::: Listing :::

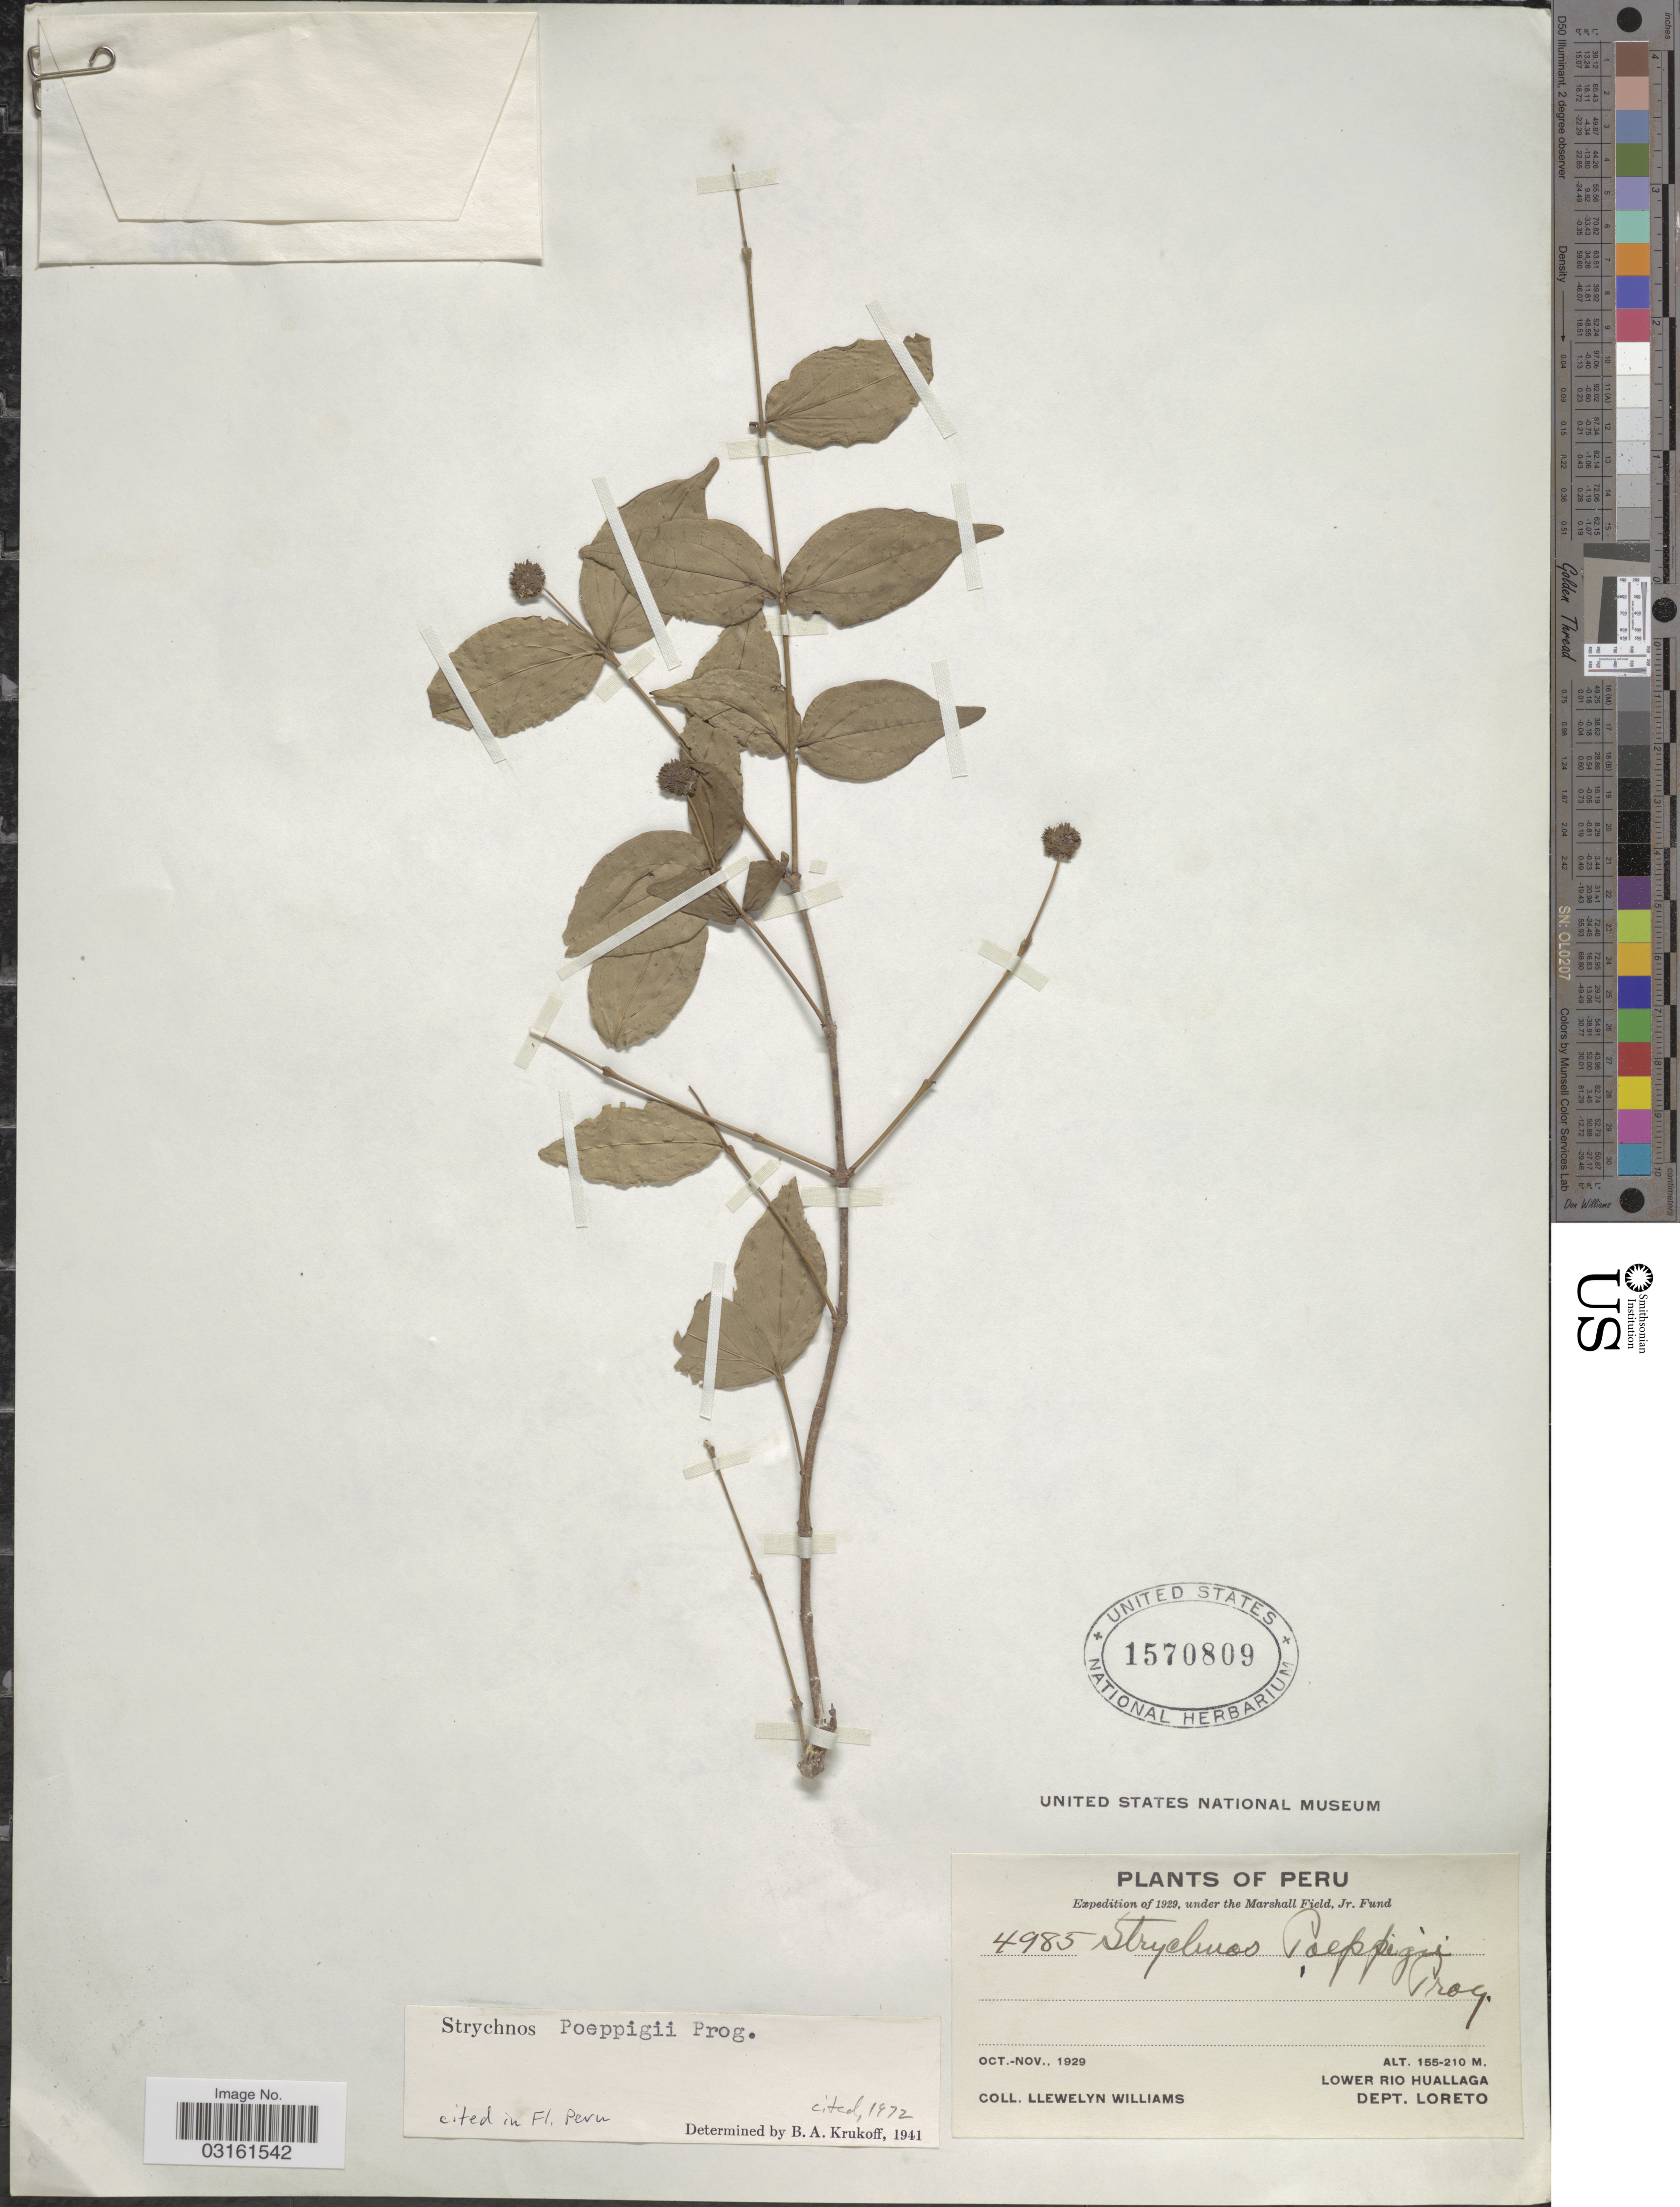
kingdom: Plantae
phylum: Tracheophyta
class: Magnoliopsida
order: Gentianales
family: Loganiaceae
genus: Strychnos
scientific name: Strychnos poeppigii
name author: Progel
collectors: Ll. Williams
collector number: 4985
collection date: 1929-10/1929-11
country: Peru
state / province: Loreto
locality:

:::

• Request:
Rewrite the data with "collection date" replaced by "date collected", keeping everything else unchanged. Omit the pictures from your answer.

• Final result:
kingdom: Plantae
phylum: Tracheophyta
class: Magnoliopsida
order: Gentianales
family: Loganiaceae
genus: Strychnos
scientific name: Strychnos poeppigii
name author: Progel
collectors: Ll. Williams
collector number: 4985
date collected: 1929-10/1929-11
country: Peru
state / province: Loreto
locality:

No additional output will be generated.